-------- Data shown
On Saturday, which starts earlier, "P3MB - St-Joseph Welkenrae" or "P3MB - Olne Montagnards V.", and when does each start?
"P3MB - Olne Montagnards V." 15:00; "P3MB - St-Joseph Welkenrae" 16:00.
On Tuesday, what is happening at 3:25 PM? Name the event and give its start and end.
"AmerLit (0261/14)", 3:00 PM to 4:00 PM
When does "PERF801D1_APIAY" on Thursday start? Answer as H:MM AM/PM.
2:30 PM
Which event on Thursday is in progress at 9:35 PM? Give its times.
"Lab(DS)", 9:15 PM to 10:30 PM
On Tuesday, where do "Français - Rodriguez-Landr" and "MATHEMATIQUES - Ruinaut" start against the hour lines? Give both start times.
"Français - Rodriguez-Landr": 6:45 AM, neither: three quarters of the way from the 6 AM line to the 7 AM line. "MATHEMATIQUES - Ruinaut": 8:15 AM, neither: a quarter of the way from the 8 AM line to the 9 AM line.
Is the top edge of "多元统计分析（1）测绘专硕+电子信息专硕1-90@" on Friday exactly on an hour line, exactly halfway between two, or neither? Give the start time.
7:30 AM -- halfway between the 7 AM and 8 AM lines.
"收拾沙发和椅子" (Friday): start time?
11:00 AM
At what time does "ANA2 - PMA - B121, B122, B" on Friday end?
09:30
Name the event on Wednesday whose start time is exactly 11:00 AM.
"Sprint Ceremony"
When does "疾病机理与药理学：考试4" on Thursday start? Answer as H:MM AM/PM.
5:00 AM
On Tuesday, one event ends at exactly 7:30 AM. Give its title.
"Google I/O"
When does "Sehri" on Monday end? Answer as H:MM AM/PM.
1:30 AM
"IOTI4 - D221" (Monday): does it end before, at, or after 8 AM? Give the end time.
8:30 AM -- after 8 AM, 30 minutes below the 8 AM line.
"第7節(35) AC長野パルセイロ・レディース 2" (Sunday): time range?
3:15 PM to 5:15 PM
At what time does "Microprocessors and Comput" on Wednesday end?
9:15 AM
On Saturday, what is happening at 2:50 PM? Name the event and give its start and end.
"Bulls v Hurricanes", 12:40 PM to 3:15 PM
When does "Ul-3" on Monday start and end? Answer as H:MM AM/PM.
----------------
Task> Express every line of the entries above as a JSON list of strings, one string per line, leaving out blank lines.

Expected answer>
[
  "On Saturday, which starts earlier, \"P3MB - St-Joseph Welkenrae\" or \"P3MB - Olne Montagnards V.\", and when does each start?",
  "\"P3MB - Olne Montagnards V.\" 15:00; \"P3MB - St-Joseph Welkenrae\" 16:00.",
  "On Tuesday, what is happening at 3:25 PM? Name the event and give its start and end.",
  "\"AmerLit (0261/14)\", 3:00 PM to 4:00 PM",
  "When does \"PERF801D1_APIAY\" on Thursday start? Answer as H:MM AM/PM.",
  "2:30 PM",
  "Which event on Thursday is in progress at 9:35 PM? Give its times.",
  "\"Lab(DS)\", 9:15 PM to 10:30 PM",
  "On Tuesday, where do \"Français - Rodriguez-Landr\" and \"MATHEMATIQUES - Ruinaut\" start against the hour lines? Give both start times.",
  "\"Français - Rodriguez-Landr\": 6:45 AM, neither: three quarters of the way from the 6 AM line to the 7 AM line. \"MATHEMATIQUES - Ruinaut\": 8:15 AM, neither: a quarter of the way from the 8 AM line to the 9 AM line.",
  "Is the top edge of \"多元统计分析（1）测绘专硕+电子信息专硕1-90@\" on Friday exactly on an hour line, exactly halfway between two, or neither? Give the start time.",
  "7:30 AM -- halfway between the 7 AM and 8 AM lines.",
  "\"收拾沙发和椅子\" (Friday): start time?",
  "11:00 AM",
  "At what time does \"ANA2 - PMA - B121, B122, B\" on Friday end?",
  "09:30",
  "Name the event on Wednesday whose start time is exactly 11:00 AM.",
  "\"Sprint Ceremony\"",
  "When does \"疾病机理与药理学：考试4\" on Thursday start? Answer as H:MM AM/PM.",
  "5:00 AM",
  "On Tuesday, one event ends at exactly 7:30 AM. Give its title.",
  "\"Google I/O\"",
  "When does \"Sehri\" on Monday end? Answer as H:MM AM/PM.",
  "1:30 AM",
  "\"IOTI4 - D221\" (Monday): does it end before, at, or after 8 AM? Give the end time.",
  "8:30 AM -- after 8 AM, 30 minutes below the 8 AM line.",
  "\"第7節(35) AC長野パルセイロ・レディース 2\" (Sunday): time range?",
  "3:15 PM to 5:15 PM",
  "At what time does \"Microprocessors and Comput\" on Wednesday end?",
  "9:15 AM",
  "On Saturday, what is happening at 2:50 PM? Name the event and give its start and end.",
  "\"Bulls v Hurricanes\", 12:40 PM to 3:15 PM",
  "When does \"Ul-3\" on Monday start and end? Answer as H:MM AM/PM."
]